COLUNA RELEITURA - 17/05/2016
Um Underwood para chamar de nosso
Daíza Lacerda
Terminando
de assistir a quarta temporada de House of Cards, foi inevitável me
perguntar o quanto a arte imita a vida. Na famosa série do serviço
Netflix, o protagonista é o brilhante Kevin Spacey na pele de Frank
Underwood, o congressista inescrupuloso que chega à presidência dos
Estados Unidos. Levando-se em consideração que, após inúmeras manobras, o
personagem ficcional (?) alcança o poder e tenta manter-se nele de
forma ilegítima, temos agora, em Michel Temer, um Underwood para chamar
de nosso.

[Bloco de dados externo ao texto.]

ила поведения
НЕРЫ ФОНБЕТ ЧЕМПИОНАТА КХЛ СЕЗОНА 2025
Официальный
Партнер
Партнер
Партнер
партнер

Sem saber o quanto a busca cega pelo poder ainda vai nos
custar.
Eu costumava me descrever como alguém que "não é de direita e
nem de esquerda, mas da contramão do lugar-comum". Sem ter nenhum
partido ou ideologia política que me seduzisse, assim permaneço. E a
situação do impeachment nos moldes que é executado, uma medida extrema
em tempos de falsa democracia, nada mais é do que uma vertente
diferenciada da costumeira falta de honra que prevalece com tudo o que é
público.
Não sou a favor da política de Dilma e reconheço que o seu
governo acabou faz tempo, quando ela passou a se preocupar mais em
defender o cargo do que gerir o País. Também não me inspira sequer um
fio de otimismo alguém que chega ao poder como Temer chegou. Embora
eleito indiretamente, mas eleito, mesmo para os patamares políticos a
sua traição à presidente foi vergonhosa. Mais um exemplo do qual esta
Nação não precisa. Tarde, talvez comecemos a ter mais atenção aos
candidatos a este cargo, situação que os espectadores da série
certamente já analisam com mais interesse.
O problema que nos mantém
patinando na lama não é o afastamento de Dilma, mas a permanência dos
tantos que têm tanto a explicar, a exemplo da boa parte do time
ministerial de Temer, além do próprio. Prova que a "justiça" é feita
quando interessa, e não sempre que é necessária. Não dá pra ser
otimista.
Uma análise pertinente é a do jornalista Denis Russo
Burgierman, da revista Superinteressante (http://abr.ai/23NRVMN). Ele
lembra que, em meio às asneiras, o principal não foi discutido na
votação dos deputados: os indícios sérios dos crimes de Dilma. E que o
País está cheio de ciclistas fiscais como ela, inclusive Temer que, "nos
curtos períodos em que substituiu a presidente em sua ausência, pedalou
três vezes mais que ela", e o próprio relator do processo de
impeachment no Senado, Antonio Anastasia, enquanto governador. Outro
adepto citado pelo jornalista é o governador paulista Geraldo Alckmin,
cujas pedaladas ultrapassariam R$ 300 milhões, "bem menos que os bilhões
de Dilma, mas crime igual". E atenta: "Se o Congresso quer seriamente
punir Dilma, é importante que se afirme com clareza a disposição de
punir de maneira equivalente todos os ciclistas fiscais, independente de
partido ou de taxa de popularidade".
Finalizo lamentando e
concordando com o roteiro da vida real: "Um processo ilegítimo para
punir um mandatário pelos seus processos ilegítimos não é um passo na
direção de um país melhor. Não contribui em nada para deixar nossas
instituições mais sólidas, justas e democráticas".